Input data:
►

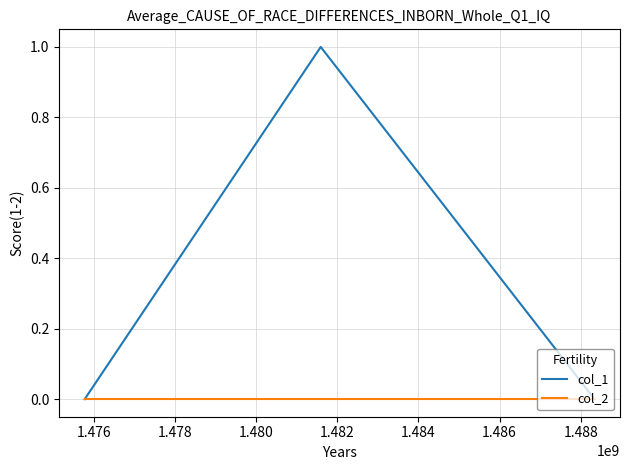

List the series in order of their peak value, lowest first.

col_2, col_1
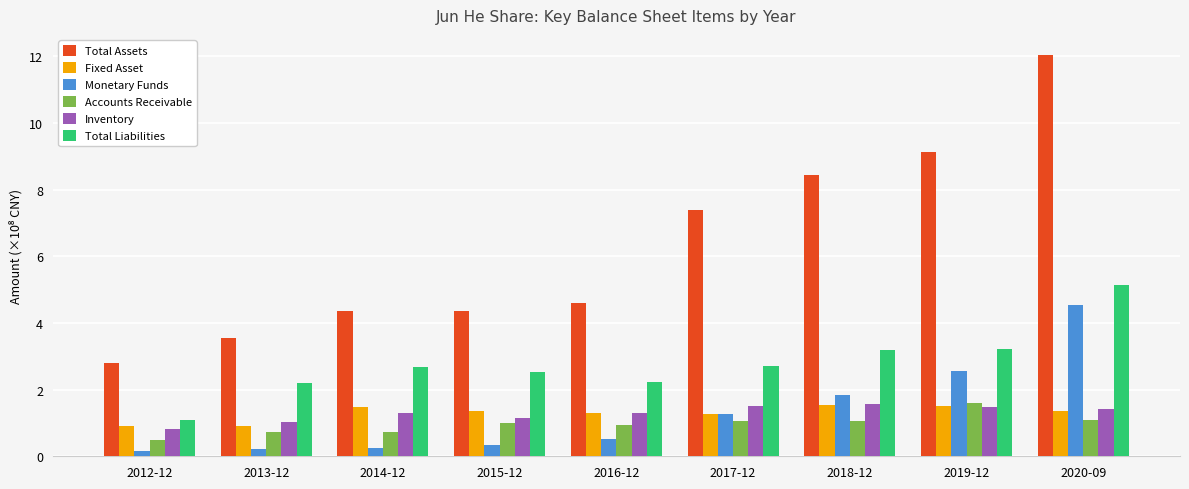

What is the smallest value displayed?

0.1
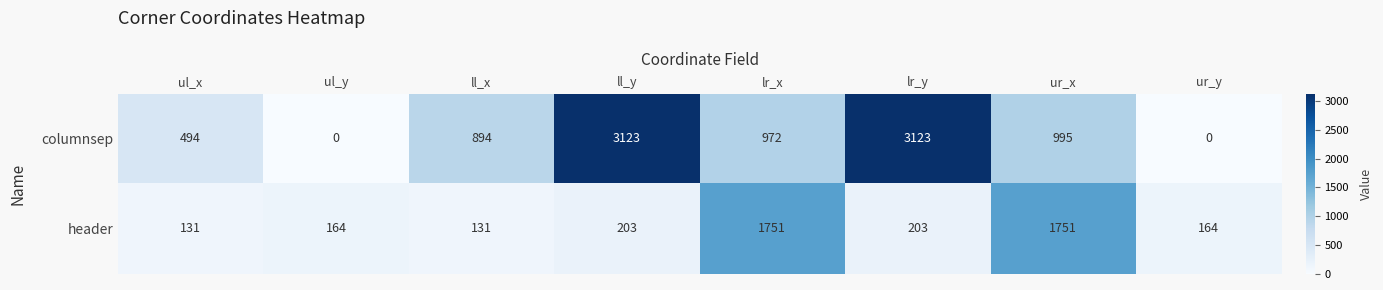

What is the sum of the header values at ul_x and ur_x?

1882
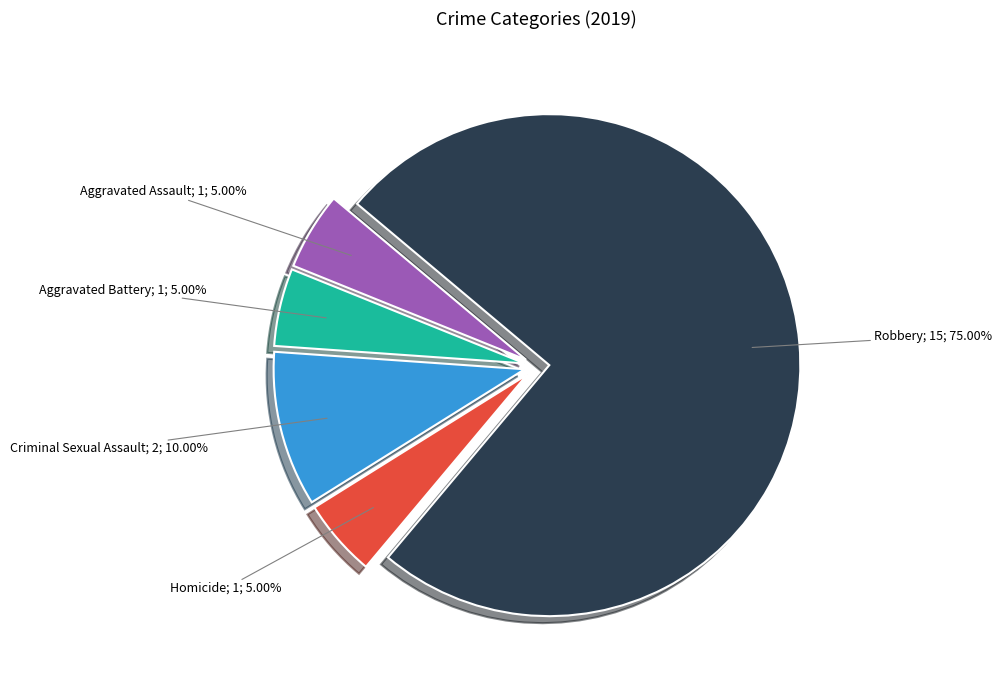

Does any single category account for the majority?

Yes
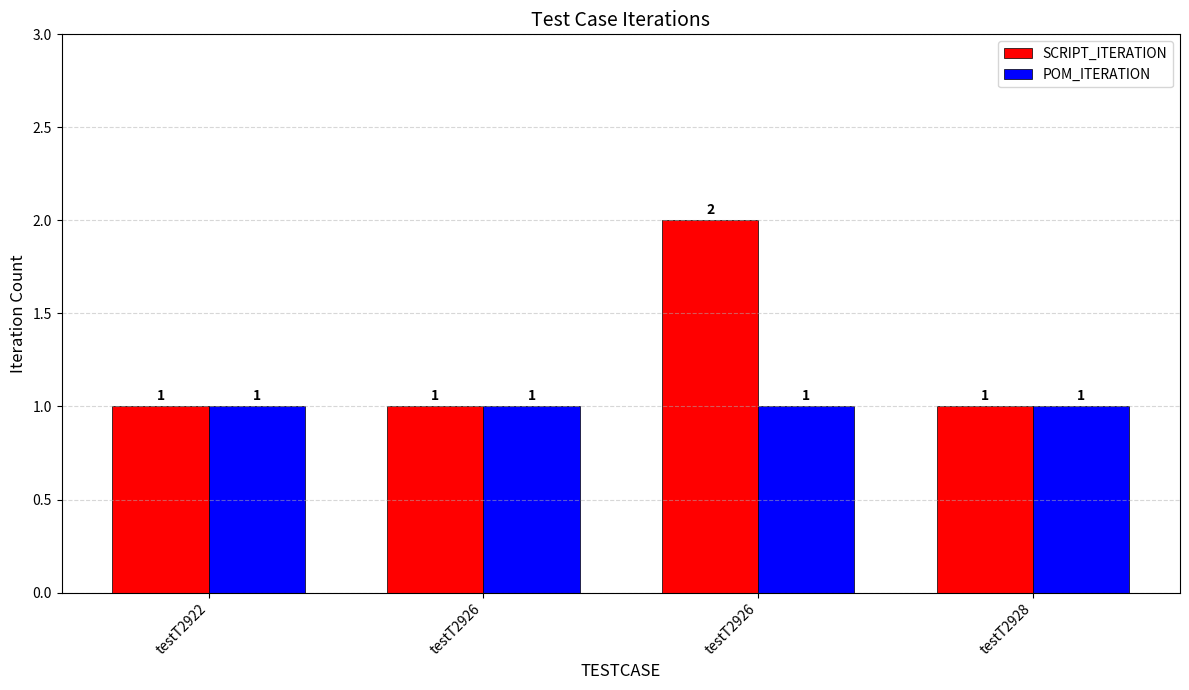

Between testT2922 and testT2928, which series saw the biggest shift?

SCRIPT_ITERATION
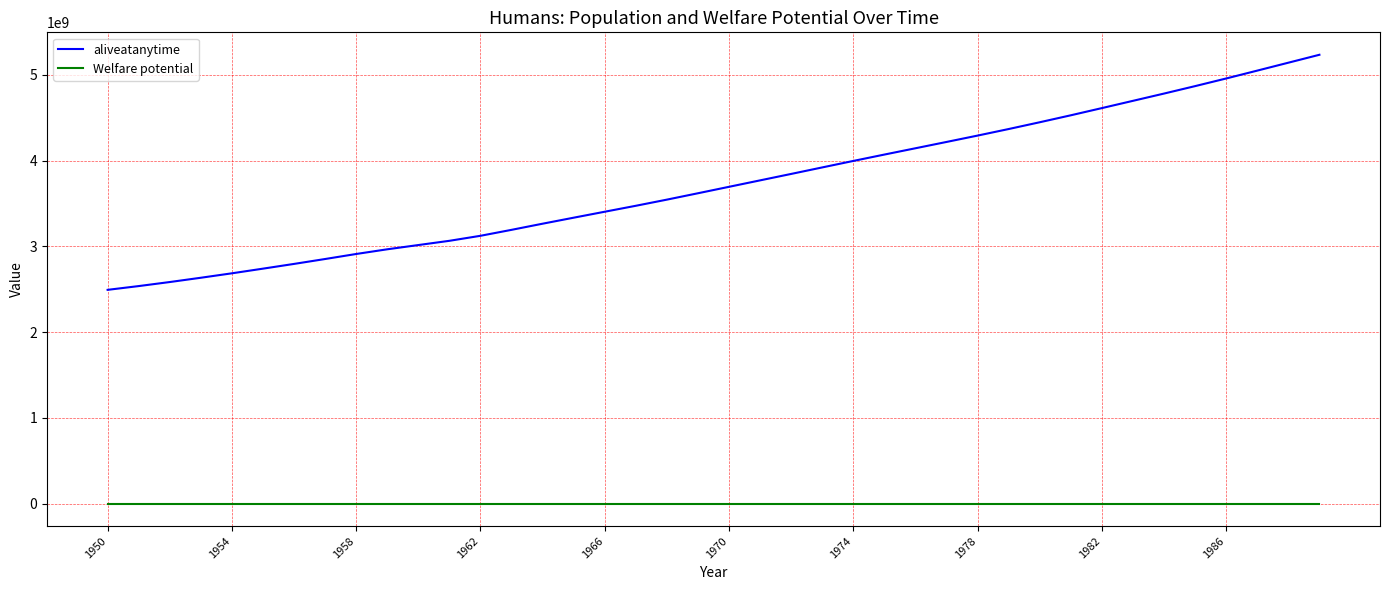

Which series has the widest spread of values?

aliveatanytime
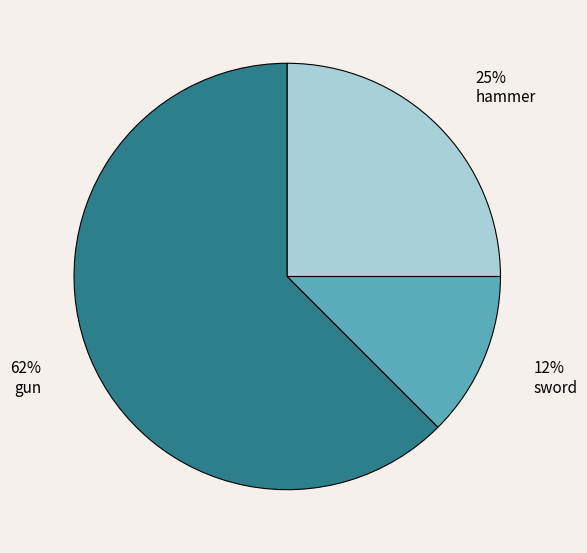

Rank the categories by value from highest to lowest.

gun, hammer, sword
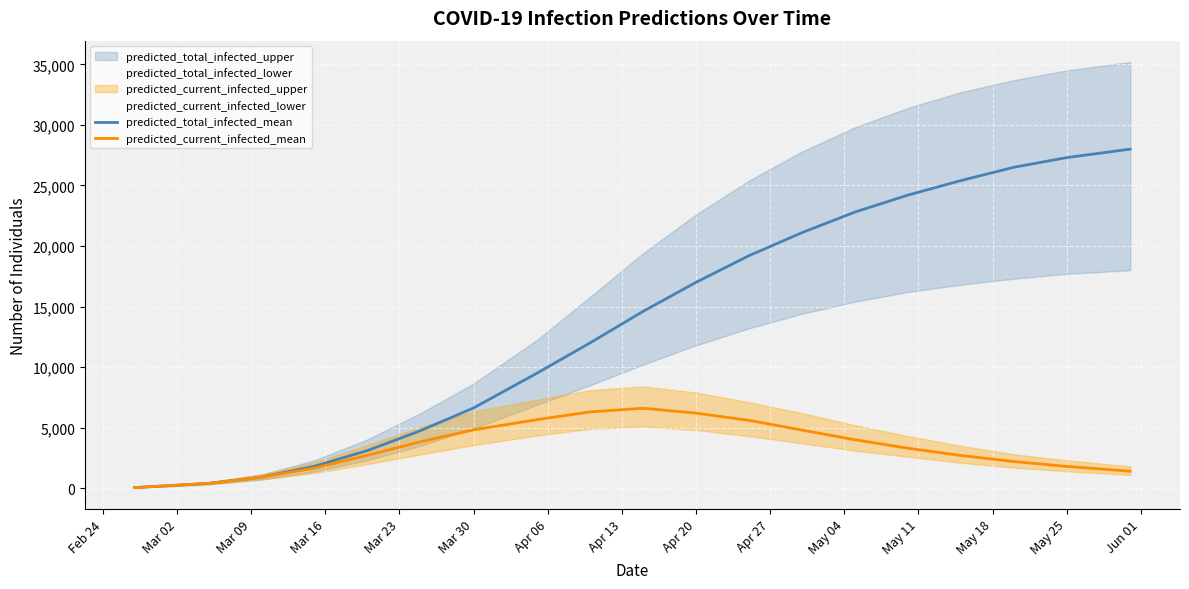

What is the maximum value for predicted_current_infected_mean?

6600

◄

Written task:
Please render every line from the one containing "gun, hammer, sword" through the last of the rows as a Markdown table with the columns No. and Line, numbering each line and skipping blank lines and pictures.

Problem solution:
| No. | Line |
|---|---|
| 1 | gun, hammer, sword |
| 2 | What is the maximum value for predicted_current_infected_mean? |
| 3 | 6600 |